Had I been part of Scott’s party, however, it never would have lasted. I’d have scarfed it down long before it got so old.
I love fruitcake—homemade fruitcake, anyway. I love its rummy, sugary smell, especially when it’s been warmed back up a little. I love the springy, nutty flavor, and the way the dried and candied fruit works like little bursts of flavor.
When I was a kid, my aunt used to put fruitcake out on the table every Christmas. She made it using a ring mold pan, and always included a generous helping of pecans, and both the red and green maraschino cherries—I never saw the green ones anywhere else but inside that fruitcake. They looked so strange, but they tasted delicious.

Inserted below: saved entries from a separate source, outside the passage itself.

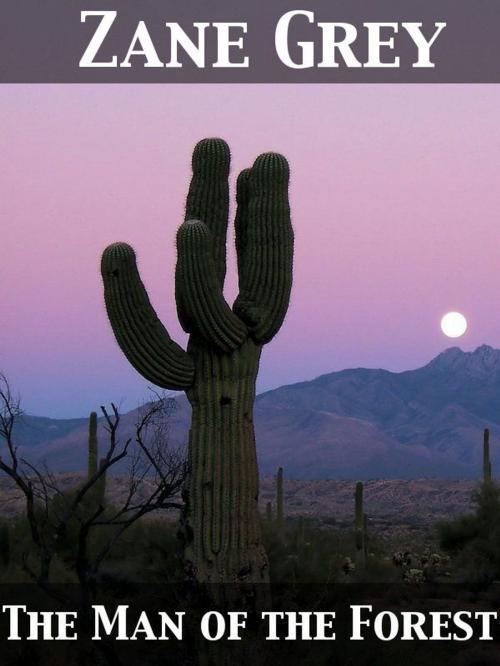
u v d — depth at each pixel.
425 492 197.88
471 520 47.19
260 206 22.44
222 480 21.28
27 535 31.17
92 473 35.94
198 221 21.44
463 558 39.69
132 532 32.69
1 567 25.47
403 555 37.59
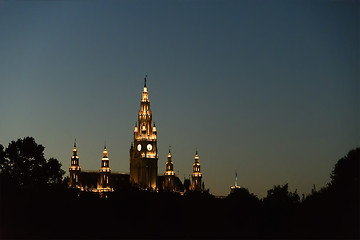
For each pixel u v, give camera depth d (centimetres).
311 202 15488
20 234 14875
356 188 13612
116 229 16275
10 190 15912
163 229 16462
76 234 15575
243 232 16100
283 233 14925
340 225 13050
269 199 18725
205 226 16825
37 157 18375
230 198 18712
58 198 16612
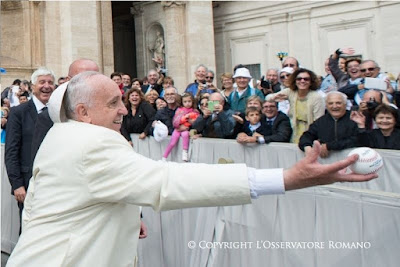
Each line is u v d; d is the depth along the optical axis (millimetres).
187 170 1953
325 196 2867
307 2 19750
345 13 18859
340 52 8094
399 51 17438
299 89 5852
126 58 25203
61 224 2014
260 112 5867
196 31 19359
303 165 1839
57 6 16547
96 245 2006
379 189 4449
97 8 16188
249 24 21656
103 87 2146
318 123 4980
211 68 19797
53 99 2248
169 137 6566
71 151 2018
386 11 17750
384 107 4676
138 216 2232
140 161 1990
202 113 6836
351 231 2725
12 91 11953
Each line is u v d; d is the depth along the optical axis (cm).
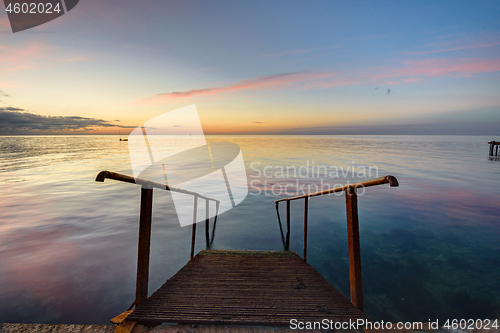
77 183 1477
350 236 194
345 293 392
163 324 167
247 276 251
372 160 2717
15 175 1805
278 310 181
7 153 4334
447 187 1271
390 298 374
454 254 523
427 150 4562
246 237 635
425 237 622
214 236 638
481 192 1152
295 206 946
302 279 244
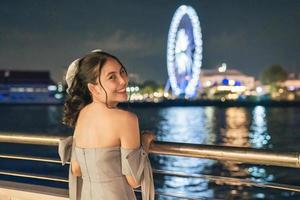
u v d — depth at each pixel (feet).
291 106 578.66
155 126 268.00
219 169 98.48
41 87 570.05
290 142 180.55
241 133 219.41
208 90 604.49
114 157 8.20
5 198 12.49
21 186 12.39
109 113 8.23
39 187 12.26
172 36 415.23
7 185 12.54
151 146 9.57
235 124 273.13
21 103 566.36
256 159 8.57
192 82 426.51
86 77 8.42
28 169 97.71
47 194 11.73
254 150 8.61
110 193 8.15
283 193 68.28
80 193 9.24
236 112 441.68
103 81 8.30
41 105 572.92
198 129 244.22
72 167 9.04
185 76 430.61
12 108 566.77
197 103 585.22
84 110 8.67
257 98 610.24
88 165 8.37
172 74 431.43
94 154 8.22
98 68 8.29
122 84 8.41
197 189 72.38
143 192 8.34
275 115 376.27
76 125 8.89
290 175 89.35
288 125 258.37
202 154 9.15
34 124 301.43
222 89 605.31
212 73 612.70
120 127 8.10
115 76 8.36
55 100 575.79
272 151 8.43
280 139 191.83
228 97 604.08
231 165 101.96
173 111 481.05
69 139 9.27
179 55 427.74
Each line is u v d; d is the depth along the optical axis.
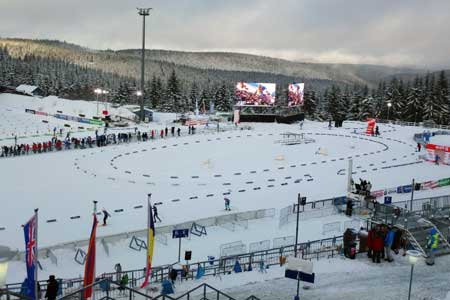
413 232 21.34
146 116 86.12
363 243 21.00
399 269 18.88
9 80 140.50
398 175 41.56
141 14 80.31
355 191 30.92
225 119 87.06
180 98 117.81
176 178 41.34
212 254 22.86
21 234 25.73
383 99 106.06
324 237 24.94
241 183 39.47
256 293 16.56
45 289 17.52
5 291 8.95
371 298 16.06
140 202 33.09
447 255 20.33
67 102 94.19
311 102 112.88
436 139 65.31
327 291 16.66
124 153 53.09
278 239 23.95
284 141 60.31
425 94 101.81
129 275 19.98
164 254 22.77
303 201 24.08
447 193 34.81
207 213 30.08
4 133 66.44
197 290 16.94
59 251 22.52
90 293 15.24
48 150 53.81
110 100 142.12
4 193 34.94
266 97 80.94
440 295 16.36
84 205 32.03
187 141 61.34
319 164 47.53
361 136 65.69
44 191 35.84
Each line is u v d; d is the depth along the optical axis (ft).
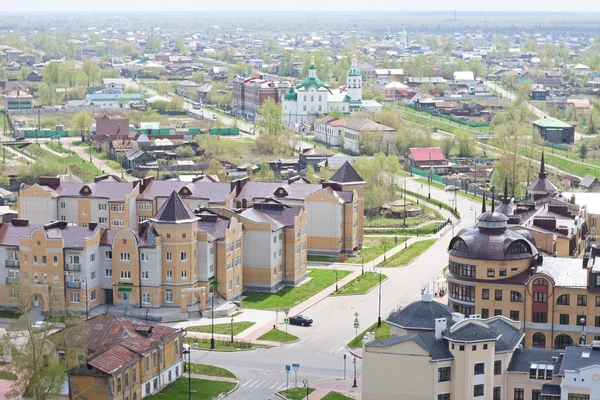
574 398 575.79
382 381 598.75
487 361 594.24
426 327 634.43
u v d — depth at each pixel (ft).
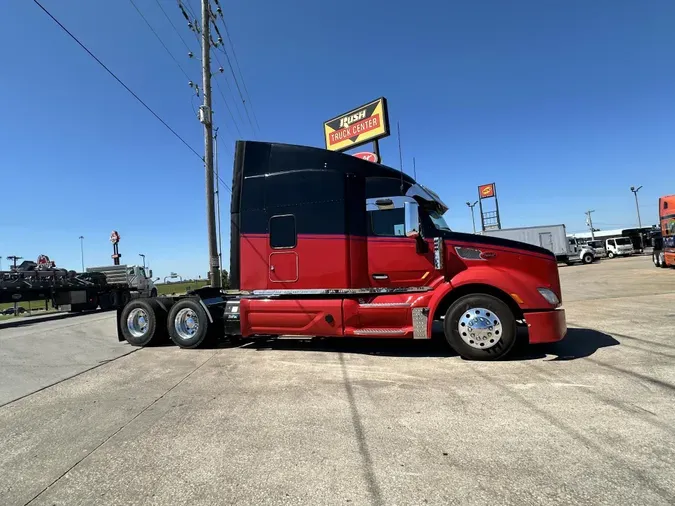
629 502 7.80
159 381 17.74
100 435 12.00
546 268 19.36
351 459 9.95
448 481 8.82
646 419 11.53
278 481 9.08
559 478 8.75
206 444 11.09
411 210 20.26
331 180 21.56
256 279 22.34
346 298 20.94
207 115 48.42
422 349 22.25
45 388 17.12
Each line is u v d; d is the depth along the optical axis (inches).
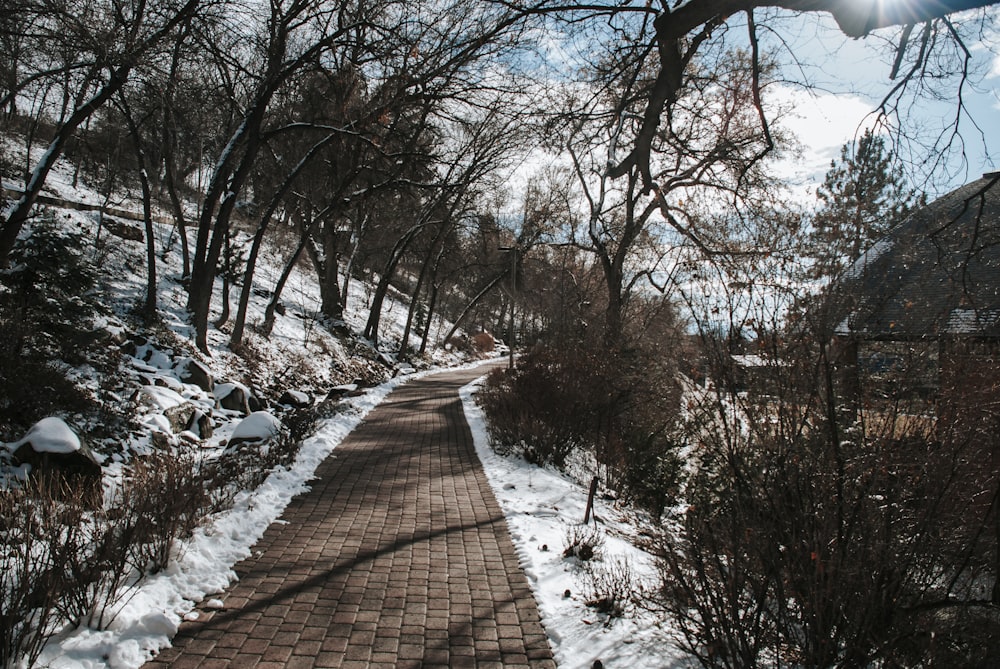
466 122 701.3
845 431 141.4
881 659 132.9
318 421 522.0
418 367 1433.3
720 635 139.0
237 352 727.1
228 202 671.8
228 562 210.8
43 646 137.6
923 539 133.7
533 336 949.8
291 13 644.1
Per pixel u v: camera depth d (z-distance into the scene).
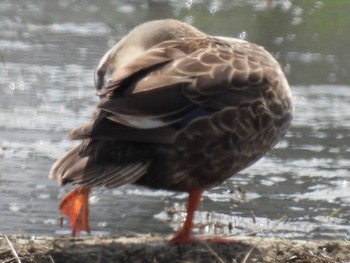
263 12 25.89
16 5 26.80
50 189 13.88
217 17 25.28
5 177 14.30
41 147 15.83
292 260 10.08
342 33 24.25
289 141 16.62
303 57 22.05
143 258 9.90
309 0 27.06
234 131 9.62
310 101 18.97
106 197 13.58
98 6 26.80
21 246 10.05
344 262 10.16
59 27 24.44
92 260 9.84
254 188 14.27
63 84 19.62
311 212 13.25
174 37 10.43
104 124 9.16
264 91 9.87
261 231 12.34
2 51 21.89
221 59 9.80
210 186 9.98
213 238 10.23
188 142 9.40
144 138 9.17
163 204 13.35
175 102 9.30
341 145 16.48
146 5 26.89
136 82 9.26
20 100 18.48
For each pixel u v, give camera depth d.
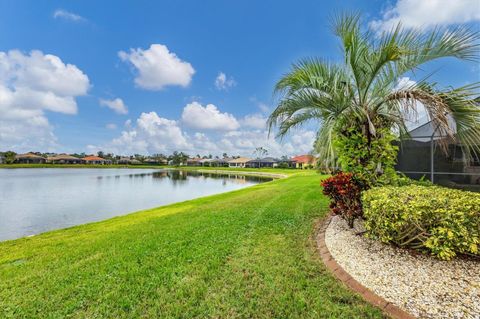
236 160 84.12
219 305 2.38
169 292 2.65
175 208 8.89
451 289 2.41
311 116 5.19
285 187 13.40
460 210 2.69
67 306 2.47
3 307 2.51
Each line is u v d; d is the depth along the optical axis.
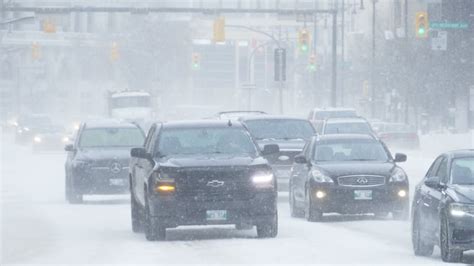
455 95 156.75
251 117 69.31
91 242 41.44
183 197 39.94
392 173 49.19
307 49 129.62
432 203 34.81
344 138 52.75
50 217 53.38
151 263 34.00
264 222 40.59
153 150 42.88
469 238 32.72
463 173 35.53
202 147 43.06
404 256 35.47
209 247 38.62
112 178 61.16
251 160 41.06
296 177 52.66
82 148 63.78
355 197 48.53
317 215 49.25
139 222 45.22
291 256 35.22
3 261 35.19
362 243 39.53
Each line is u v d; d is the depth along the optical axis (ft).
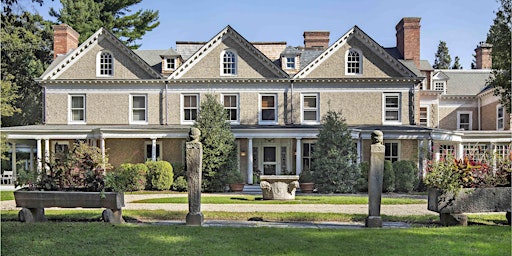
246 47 88.02
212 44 88.12
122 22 144.77
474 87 113.39
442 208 32.19
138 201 52.42
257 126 84.48
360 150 80.69
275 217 38.27
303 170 82.94
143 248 24.31
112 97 88.07
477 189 32.12
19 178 34.68
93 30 136.77
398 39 100.99
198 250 23.84
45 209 42.88
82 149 36.01
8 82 104.88
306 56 96.84
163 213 39.40
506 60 71.51
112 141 87.40
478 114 110.93
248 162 81.82
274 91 87.76
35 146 103.24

When I got a little older, I learned to eat my fruitcake with a small cup of hot, black coffee. The bitterness of the drink complements the sweetness and the alcohol of the cake. There’s really nothing better.
One year, as a young adult away from home for Christmas and feeling a little lonely, I went to the store and bought myself some fruitcake to eat, to try to get a little of that holiday spirit.
As soon as I bit into it, I realized immediately why fruitcakes are so maligned: it was awful. Instead of a bready, rummy, fruity goodness, I had a mouthful of sticky, oversweet crumbly goo. The whole thing tasted like it had been soaked in corn syrup. It was basically flavorless.
It was the first time in my life that I put a plate of fruitcake into the garbage.
The next year I begged my aunt for her recipe. So this year, when you’re perusing the sweets table at your next family gathering or holiday party, don’t pass right by the fruitcake, shaking your head. Find out, first, where it came from. If it was made in someone’s oven, put a small sliver on your plate. Or, better yet, make one yourself. You won’t regret it.